* [Set task 1] Convert the part of the records that opens with the line containing "genus: Codia" and continues through the end of the records into a JSON list of strings, one string per line, omitting blank lines.

We all know that a musician makes art, but in some cases, a musician makes art. Tangible art. Visual art.
Karl Haglund is just such an artist. A painter from Charles City, Iowa, Haglund grew up with creative parents, forging his own paths through both music and craftsmanship. As an adult, though, Haglund has managed to merge his interests, painting extremely detailed guitars and sharing musicians' stories of what makes these instruments so personal and special.
"I see an old guitar that's beat up, and I think of it as a work of art instead of just an instrument," Haglund tells RFT Music. "I see the guitar as its own piece of art in itself."
In this week's music feature, Haglund explains how he got into this specific type of art and why it's meant so much to him. Estimating that he's painted 140 to 150 guitars, Haglund has immortalized the famous axes of Billy Bragg, Jay Farrar, Jeff Beck and many more. He'll paint just about anything, no matter if it's for a musician or for an art lover. But the man does have some standards.

* [Provided entries]
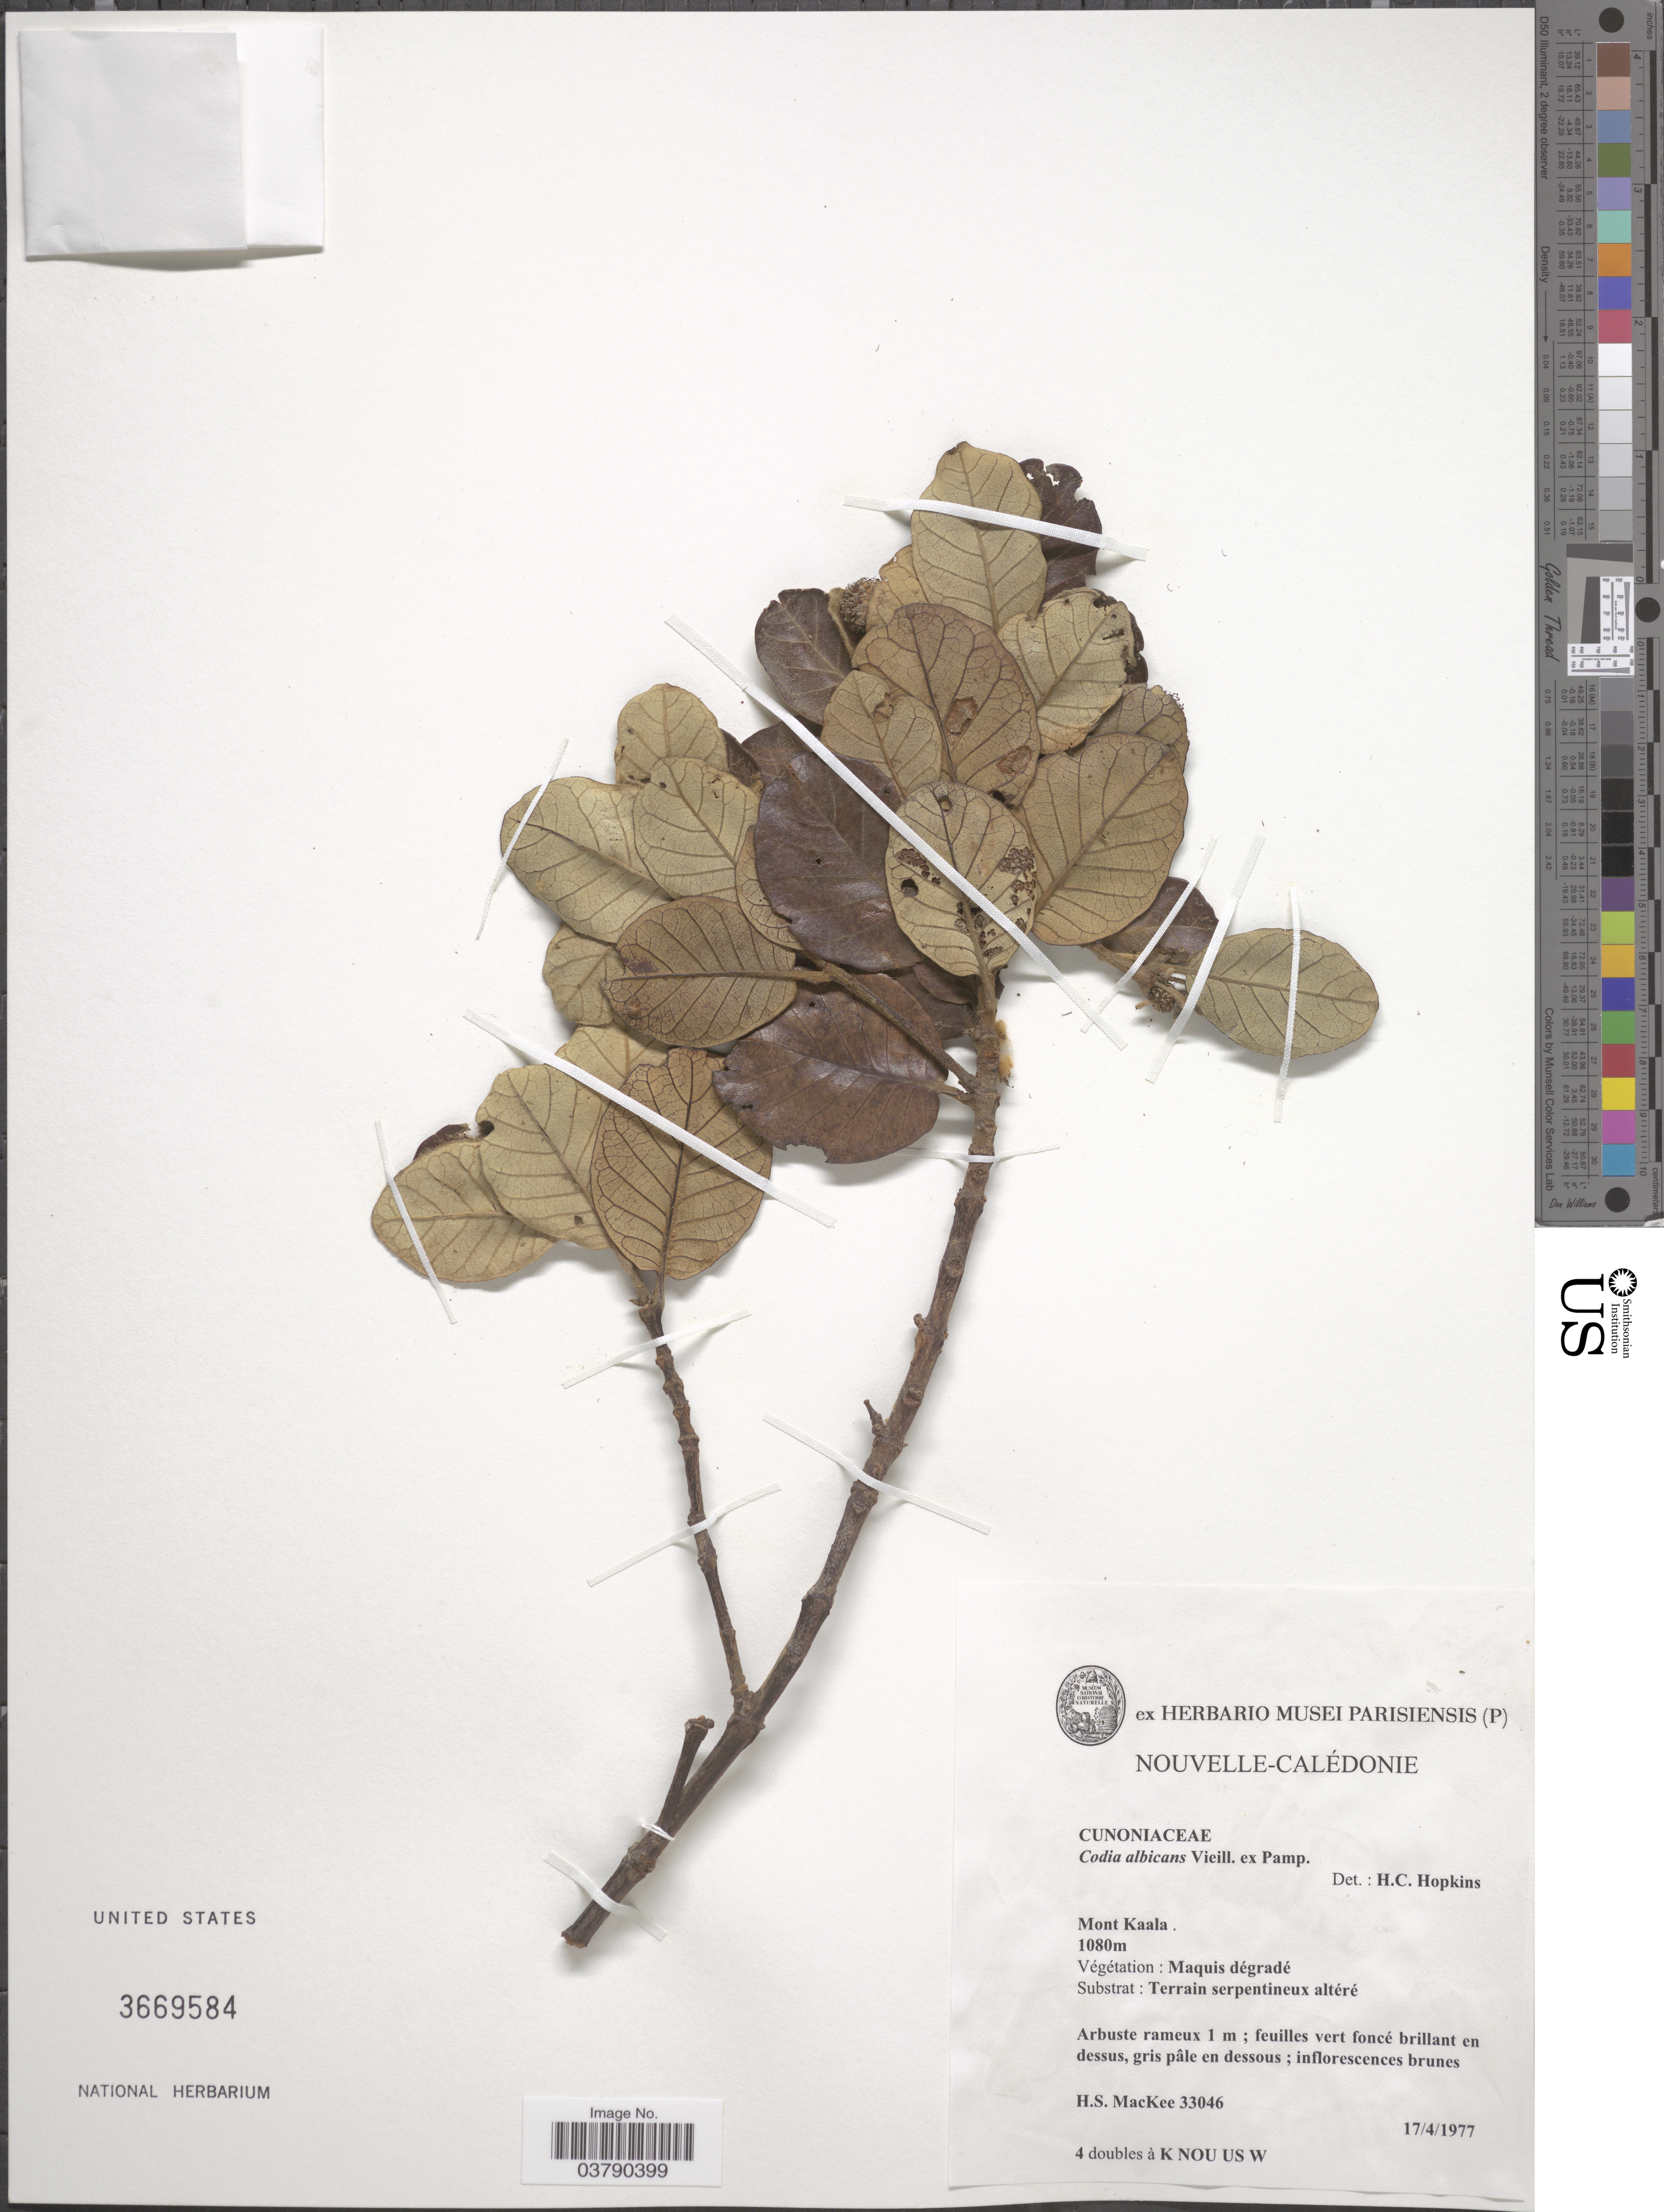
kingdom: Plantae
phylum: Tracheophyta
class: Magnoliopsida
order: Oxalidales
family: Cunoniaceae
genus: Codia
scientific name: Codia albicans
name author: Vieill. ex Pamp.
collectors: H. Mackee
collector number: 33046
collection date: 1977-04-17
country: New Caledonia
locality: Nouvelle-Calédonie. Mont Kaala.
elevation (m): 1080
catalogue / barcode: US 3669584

* [Set task 2] Reproduce verbatim the part of the article on the guitar painter that opens with the words "Karl Haglund is" and closes with "personal and special.".

* [Complete answer 1]
[
  "genus: Codia",
  "scientific name: Codia albicans",
  "name author: Vieill. ex Pamp.",
  "collectors: H. Mackee",
  "collector number: 33046",
  "collection date: 1977-04-17",
  "country: New Caledonia",
  "locality: Nouvelle-Calédonie. Mont Kaala.",
  "elevation (m): 1080",
  "catalogue / barcode: US 3669584"
]

* [Complete answer 2]
Karl Haglund is just such an artist. A painter from Charles City, Iowa, Haglund grew up with creative parents, forging his own paths through both music and craftsmanship. As an adult, though, Haglund has managed to merge his interests, painting extremely detailed guitars and sharing musicians' stories of what makes these instruments so personal and special.